Bulletstorm, un subtil défouloir
Bulletstorm, c'est un titre subtil, chapeauté par des poètes : supervisé par Epic (Gears of War) et développé par People Can Fly (Painkiller). Littéralement propulsé dans une sombre histoire de vengeance et de chasse à l'homme, Bulletstorm est un FPS qui ne brille évidemment pas par sa trame scénaristique. Néanmoins, le titre va plus loin que le simple blockbuster hollywoodien. Petite précision, ce test va se pencher uniquement sur le mode solo, car le multi, nécessite du temps pour être apprécier et surtout, j'aime pas ça.

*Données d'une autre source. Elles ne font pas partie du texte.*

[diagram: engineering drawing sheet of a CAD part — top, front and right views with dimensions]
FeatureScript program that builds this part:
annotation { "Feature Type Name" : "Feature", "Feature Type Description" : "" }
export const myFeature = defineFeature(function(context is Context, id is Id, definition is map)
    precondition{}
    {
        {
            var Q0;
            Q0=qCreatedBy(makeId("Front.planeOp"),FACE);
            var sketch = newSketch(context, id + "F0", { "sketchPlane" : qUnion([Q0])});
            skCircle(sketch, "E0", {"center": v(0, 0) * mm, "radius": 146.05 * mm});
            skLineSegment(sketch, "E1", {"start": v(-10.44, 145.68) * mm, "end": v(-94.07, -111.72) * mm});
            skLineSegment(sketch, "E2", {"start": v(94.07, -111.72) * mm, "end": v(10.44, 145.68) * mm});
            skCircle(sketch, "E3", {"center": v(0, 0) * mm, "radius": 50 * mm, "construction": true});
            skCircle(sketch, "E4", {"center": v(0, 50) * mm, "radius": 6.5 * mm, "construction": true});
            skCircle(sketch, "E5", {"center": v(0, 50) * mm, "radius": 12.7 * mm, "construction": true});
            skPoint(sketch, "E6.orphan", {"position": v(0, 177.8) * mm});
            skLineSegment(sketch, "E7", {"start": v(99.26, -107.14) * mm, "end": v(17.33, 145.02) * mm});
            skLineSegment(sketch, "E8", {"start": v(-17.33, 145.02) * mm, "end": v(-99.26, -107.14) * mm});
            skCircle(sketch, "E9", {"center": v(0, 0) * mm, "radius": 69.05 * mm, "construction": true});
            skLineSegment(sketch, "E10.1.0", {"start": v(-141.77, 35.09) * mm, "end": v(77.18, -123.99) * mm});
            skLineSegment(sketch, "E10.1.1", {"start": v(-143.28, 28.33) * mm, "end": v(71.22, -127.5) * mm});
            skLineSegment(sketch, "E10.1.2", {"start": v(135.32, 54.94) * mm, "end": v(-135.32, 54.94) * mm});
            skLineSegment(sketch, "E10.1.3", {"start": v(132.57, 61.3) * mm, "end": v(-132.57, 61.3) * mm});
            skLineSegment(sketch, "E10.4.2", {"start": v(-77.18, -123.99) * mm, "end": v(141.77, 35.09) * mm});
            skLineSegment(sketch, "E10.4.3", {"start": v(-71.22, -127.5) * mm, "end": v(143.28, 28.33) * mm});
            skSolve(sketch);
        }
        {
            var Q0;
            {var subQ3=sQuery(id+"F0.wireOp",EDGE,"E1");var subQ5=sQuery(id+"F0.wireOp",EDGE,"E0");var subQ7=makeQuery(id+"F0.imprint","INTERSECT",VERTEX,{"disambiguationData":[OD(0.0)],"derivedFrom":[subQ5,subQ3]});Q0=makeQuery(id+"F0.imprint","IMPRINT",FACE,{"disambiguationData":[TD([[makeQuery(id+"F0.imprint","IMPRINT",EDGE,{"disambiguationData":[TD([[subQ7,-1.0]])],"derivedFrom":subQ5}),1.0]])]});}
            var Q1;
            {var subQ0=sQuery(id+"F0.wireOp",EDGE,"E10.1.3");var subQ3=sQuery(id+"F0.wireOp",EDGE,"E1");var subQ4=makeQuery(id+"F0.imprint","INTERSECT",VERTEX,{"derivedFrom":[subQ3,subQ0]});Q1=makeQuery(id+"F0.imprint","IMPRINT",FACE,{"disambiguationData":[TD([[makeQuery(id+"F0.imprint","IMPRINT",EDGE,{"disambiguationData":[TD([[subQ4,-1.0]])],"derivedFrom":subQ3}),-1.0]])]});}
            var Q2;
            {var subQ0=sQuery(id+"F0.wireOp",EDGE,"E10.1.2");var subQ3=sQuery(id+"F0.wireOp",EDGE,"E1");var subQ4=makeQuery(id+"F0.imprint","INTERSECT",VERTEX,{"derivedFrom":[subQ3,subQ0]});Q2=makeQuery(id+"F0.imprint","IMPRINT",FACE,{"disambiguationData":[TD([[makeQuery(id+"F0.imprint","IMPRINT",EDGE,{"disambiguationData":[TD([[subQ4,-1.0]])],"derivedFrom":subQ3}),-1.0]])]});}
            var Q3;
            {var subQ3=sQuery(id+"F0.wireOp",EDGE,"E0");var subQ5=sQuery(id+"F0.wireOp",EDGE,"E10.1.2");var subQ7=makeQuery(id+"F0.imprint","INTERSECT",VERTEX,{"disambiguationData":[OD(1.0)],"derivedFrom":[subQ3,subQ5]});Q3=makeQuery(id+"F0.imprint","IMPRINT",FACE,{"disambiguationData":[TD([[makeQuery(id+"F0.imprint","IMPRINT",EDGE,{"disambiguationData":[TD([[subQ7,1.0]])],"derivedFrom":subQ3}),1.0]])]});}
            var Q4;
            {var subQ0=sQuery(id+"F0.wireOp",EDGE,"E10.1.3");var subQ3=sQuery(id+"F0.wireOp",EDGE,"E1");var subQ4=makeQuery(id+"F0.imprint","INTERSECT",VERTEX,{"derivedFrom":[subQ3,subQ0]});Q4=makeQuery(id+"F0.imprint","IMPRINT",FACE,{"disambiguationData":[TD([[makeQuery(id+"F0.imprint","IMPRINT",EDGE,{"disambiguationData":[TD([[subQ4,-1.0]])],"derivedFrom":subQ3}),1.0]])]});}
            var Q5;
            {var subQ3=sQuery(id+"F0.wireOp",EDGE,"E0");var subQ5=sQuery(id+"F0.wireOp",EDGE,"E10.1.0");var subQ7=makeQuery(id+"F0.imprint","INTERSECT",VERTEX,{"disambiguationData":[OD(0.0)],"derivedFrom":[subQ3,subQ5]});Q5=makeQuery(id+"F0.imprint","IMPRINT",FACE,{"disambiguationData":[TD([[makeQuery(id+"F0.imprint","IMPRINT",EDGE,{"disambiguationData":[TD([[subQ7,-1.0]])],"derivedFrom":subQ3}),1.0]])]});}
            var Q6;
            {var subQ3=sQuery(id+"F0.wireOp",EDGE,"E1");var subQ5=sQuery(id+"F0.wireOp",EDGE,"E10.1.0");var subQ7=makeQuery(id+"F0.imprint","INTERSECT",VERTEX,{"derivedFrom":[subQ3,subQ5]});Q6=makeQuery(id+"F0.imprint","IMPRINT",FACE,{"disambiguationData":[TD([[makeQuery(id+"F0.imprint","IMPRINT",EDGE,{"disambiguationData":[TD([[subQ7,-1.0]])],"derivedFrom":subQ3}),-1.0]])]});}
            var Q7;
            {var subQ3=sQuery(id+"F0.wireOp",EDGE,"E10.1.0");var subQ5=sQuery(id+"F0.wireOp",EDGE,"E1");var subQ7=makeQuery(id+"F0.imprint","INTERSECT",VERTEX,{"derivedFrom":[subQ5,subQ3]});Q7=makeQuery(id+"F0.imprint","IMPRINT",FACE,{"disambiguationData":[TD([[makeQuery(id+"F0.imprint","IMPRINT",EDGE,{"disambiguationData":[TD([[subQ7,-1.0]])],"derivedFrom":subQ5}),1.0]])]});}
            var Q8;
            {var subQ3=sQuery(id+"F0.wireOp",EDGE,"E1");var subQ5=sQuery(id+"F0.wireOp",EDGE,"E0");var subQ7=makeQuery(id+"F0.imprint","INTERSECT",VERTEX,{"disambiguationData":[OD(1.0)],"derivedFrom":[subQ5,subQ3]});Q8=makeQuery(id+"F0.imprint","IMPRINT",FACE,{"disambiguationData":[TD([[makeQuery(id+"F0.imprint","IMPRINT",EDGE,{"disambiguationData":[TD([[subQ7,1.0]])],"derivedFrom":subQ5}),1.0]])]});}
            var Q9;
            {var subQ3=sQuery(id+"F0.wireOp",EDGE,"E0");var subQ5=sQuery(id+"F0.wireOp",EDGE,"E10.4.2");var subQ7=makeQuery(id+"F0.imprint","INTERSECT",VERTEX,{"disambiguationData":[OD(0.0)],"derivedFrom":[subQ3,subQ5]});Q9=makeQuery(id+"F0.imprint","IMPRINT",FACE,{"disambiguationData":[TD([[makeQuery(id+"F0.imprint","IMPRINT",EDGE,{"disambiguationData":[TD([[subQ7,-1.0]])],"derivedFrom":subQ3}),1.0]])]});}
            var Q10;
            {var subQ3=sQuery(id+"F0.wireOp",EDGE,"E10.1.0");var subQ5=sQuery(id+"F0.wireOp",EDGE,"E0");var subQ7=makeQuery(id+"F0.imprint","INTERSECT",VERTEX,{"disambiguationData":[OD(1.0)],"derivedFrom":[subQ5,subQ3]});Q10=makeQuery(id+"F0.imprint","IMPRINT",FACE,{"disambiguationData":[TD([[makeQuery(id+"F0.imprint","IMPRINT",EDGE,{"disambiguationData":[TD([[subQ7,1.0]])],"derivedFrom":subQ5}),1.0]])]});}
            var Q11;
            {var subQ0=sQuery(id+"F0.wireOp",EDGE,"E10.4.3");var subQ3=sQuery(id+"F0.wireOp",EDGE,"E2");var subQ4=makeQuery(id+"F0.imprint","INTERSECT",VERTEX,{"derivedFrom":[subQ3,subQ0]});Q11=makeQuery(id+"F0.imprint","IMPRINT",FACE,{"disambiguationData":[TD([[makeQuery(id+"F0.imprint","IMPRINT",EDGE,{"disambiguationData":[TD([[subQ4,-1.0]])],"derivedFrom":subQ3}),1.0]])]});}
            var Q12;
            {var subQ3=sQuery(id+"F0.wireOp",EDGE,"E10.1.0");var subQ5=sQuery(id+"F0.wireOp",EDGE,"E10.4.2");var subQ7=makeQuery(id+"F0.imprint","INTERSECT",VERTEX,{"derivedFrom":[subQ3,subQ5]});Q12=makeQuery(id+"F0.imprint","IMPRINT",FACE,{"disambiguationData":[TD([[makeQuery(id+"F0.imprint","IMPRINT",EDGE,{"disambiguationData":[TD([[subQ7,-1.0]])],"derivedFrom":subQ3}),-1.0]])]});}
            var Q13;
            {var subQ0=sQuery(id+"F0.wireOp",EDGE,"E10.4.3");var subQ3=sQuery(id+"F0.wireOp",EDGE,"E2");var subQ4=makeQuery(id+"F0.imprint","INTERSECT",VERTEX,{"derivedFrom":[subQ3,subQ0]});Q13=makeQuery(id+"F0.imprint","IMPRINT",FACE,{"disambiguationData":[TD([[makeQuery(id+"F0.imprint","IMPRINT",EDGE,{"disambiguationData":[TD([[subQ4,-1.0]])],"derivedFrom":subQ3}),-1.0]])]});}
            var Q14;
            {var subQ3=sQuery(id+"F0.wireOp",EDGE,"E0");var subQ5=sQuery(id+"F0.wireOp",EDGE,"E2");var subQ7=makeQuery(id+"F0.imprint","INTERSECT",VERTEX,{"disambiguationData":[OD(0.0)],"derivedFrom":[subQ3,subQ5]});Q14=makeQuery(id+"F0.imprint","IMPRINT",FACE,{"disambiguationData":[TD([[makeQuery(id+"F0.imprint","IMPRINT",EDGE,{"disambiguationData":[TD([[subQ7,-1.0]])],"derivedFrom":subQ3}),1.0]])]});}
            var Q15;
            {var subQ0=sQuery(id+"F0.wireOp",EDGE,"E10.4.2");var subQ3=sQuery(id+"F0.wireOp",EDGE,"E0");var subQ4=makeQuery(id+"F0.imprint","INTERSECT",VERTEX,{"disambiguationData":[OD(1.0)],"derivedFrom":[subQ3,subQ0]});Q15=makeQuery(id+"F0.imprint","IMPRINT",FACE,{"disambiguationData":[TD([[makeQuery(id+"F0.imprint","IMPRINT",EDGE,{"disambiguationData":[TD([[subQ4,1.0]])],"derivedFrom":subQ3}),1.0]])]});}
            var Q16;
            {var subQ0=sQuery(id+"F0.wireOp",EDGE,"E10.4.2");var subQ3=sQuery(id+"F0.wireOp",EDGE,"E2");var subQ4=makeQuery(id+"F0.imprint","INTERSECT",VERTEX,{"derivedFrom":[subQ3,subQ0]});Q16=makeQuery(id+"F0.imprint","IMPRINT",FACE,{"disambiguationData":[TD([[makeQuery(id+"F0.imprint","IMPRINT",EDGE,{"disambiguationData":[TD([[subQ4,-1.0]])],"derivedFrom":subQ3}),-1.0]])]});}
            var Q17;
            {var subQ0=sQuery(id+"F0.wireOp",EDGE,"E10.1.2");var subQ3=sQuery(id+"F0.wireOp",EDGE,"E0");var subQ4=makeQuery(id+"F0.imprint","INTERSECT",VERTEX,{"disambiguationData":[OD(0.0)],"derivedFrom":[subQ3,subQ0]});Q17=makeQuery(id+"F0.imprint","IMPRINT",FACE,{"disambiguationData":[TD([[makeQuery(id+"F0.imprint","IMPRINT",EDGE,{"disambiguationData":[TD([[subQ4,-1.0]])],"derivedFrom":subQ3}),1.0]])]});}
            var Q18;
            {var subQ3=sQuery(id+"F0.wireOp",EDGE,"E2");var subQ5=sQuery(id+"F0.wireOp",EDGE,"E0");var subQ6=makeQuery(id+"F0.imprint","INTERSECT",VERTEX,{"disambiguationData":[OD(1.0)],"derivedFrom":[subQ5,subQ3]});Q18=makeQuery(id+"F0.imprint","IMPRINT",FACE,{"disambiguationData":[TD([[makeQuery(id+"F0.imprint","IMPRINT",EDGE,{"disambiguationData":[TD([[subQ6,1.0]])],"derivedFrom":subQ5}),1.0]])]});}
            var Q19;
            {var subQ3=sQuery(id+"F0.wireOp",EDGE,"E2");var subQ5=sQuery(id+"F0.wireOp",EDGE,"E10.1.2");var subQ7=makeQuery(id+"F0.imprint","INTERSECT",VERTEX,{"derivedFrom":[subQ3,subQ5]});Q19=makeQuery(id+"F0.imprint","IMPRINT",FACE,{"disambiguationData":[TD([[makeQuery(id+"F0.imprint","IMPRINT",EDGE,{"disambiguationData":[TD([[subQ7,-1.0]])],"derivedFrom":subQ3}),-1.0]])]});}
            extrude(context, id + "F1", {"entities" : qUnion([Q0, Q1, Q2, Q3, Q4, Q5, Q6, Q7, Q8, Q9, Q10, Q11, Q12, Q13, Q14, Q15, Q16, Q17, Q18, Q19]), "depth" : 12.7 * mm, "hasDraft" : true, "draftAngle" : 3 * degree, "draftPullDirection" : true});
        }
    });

Même si l'humour et le chara design des personnages est discutable (et qui rappelel le GoW d'Epic), j'ai tout de même accroché à l'ambiance de Bulletstorm. La direction artistique donne le ton. Très originale dans ses inspirations, elle est variée et mélange nombre de genres avec pour thème central le post-apocalyptique. Mais ici pas de gris ni de désolation déprimante : les décors s'effondrent, certes, mais la gamme de couleur appliquée et les effets spéciaux utilisés rendent jouasse l'habitué des atmosphères moroses.
Mais ce qui m'a vraiment enfoncé dans mon fauteuil, c'est le rythme effréné de l'aventure et les scènes démesurées qui la parcourt. Car en terme de grandiloquence, d'effets outranciers et de situations improbables, Bulletstorm se pose sérieusement là. Rien d'étonnant donc à se retrouver au milieu d'un barrage qui explose ou d'être poursuivi par une roue de douze milles mètres de haut. Les objectifs sont variés et s'enchaînent à une cadence soutenue. Happé par le souffle de l'action, il ne vous faudra que peu de temps pour terminer la campagne solo. Une fulgurance dû à son intérêt, mais aussi et surtout à sa durée de vie, qu'on qualifiera de courte (5-6 heures grand max).
Pour appuyer un peu plus cette sensation de rapidité, Bulletstorm se plie à la mode du tout scripté, sans toute fois tomber dans les travers de Call of Duty : Black Ops (quoi que, pour la fin...). Néanmoins, je ne peux que vous conseiller la lecture de l'article de Memento sur le sujet, qui résume bien le mal qui plane au dessus des productions du genre. De plus, pour bien nous forcer à aller dans le sens voulu par les développeurs, le titre nous ampute d'une capacité pourtant utile dans un FPS : le saut. Le chemin est donc balisé, impossible pour vous de passer une margelle ou de tenter un saut en contrebas non prévu par le scénario. Si être tenu par la main vous répugne au plus haut point, ne fermez pas tout de suite la page, car Bulletstorm vous ouvre une fenêtre vers la liberté par le biais de son gameplay. Une contradiction singulière, mais que j'ai personnellement trouvé palpitante. Explications.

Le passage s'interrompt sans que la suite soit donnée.